Now, in the security of the Hook-ups activity and with the simultaneous pulsing of the Positive Points at his frontal lobes, he took only a minute or so to revisit those years of constant push-pull around sitting still to work and think, and revision himself as someone who now chooses to balance work with movement and play. He quickly relaxed, his shoulders dropping and his ribs expanding as he began to breathe deeply. He opened his eyes and said to me: “It’s funny: I started to see myself taking the time to be with my friends and family in a different way: moving and playing, then getting my work done. I realized that what happened back then wasn’t anybody’s fault—my parents just wanted what was best for me.”
The Cross Crawl showed up as the next priority. Steve now did this whole-body activity with rhythm, confidence, and fluidity, and with none of the downward stare of stressful trying that I had seen during the repatterning.
As we did the post-activities for exercising, taking a walk, and making plans to move and play with his family, Steve was calm and connected with each detail. As he role-played catching a ball and reading with his children, this time he was present and even teary-eyed. He was connecting with himself and his feelings—even with his thoughts about his family—in a new, relaxed way. By focusing on specific physical and sensory skills, Steve had connected his goal with a sense of autonomy, physical competence, and increased relatedness to his family and experiences–all basic elements of intrinsic motivation.
This completed the balance. As Steve restated his goal, his words now rang true. We revisited the different role-playing experiences, which he now did with a hearty laugh and a spirit of play. “I think I got it!” he said.
Steve called me a week later to express a genuine gratitude for our work together. As I had suggested, he was doing his Brain Gym homeplay, and had been keeping a celebratory list of each time he made a positive choice for himself and his family, letting go of the old, self-bullying behaviors that had caused him so much anxiety. I’m grateful to be able to facilitate such transformation in my work.
And for those who are setting their New Year’s goals for this year, I encourage you to call in your imagination and make them physical, as Steve did, and as I do also.
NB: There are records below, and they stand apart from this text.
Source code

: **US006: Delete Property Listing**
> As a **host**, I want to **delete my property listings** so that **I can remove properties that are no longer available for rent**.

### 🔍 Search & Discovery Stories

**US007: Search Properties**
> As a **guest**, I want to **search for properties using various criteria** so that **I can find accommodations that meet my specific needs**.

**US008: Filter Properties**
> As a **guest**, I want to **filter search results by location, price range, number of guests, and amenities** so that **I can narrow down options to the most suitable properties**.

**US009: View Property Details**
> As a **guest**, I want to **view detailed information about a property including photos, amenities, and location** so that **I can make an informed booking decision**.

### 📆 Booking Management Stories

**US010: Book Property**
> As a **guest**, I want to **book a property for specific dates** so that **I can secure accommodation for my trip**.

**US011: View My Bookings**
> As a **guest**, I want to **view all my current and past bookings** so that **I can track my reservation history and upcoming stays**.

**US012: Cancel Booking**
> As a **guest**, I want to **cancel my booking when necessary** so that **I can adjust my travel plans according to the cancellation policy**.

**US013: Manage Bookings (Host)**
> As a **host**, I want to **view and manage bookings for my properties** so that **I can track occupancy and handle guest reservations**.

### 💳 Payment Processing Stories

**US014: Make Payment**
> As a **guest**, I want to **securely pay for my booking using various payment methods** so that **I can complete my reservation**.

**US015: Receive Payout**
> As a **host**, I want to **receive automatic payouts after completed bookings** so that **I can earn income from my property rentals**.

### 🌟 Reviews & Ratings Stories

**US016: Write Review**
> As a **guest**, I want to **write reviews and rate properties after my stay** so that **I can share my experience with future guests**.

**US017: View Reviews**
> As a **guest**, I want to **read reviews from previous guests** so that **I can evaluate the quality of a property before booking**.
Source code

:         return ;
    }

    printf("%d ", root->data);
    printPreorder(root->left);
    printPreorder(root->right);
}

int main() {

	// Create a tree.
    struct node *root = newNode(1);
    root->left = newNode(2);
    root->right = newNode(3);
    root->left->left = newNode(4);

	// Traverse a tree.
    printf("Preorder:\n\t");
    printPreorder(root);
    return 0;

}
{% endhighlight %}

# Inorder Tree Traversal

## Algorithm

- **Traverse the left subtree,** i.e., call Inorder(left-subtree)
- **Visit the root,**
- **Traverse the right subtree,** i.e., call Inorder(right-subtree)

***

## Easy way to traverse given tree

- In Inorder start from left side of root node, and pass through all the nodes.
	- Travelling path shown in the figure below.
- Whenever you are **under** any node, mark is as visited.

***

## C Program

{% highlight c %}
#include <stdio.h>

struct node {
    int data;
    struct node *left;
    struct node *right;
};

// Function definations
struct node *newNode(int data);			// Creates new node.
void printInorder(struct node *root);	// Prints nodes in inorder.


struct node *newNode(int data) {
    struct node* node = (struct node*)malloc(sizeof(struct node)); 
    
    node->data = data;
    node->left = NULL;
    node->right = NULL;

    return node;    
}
The more we can embody new learning through movement, the more we can experience the freedom, fulfillment, empowerment, and mind-body congruency that comes from accessing our sensory and movement patterns in support of our best intentions.
Photo Credit: ID 2349814 © Elena Elisseeva | Dreamstime.com
1An experiential, movement-based approach to learning, including the Edu-K balance process, Dennison Laterality Repatterning, and the Learning Menu of 26 Brain Gym® activities, are taught in Brain Gym® 101: Balance for Daily Life.
2Hook-ups, the Positive Points (click to see description), and the Cross Crawl, are three of the 26 Brain Gym® activities described in Brain Gym®: Teacher’s Edition by Dennison and Dennison, © 2010.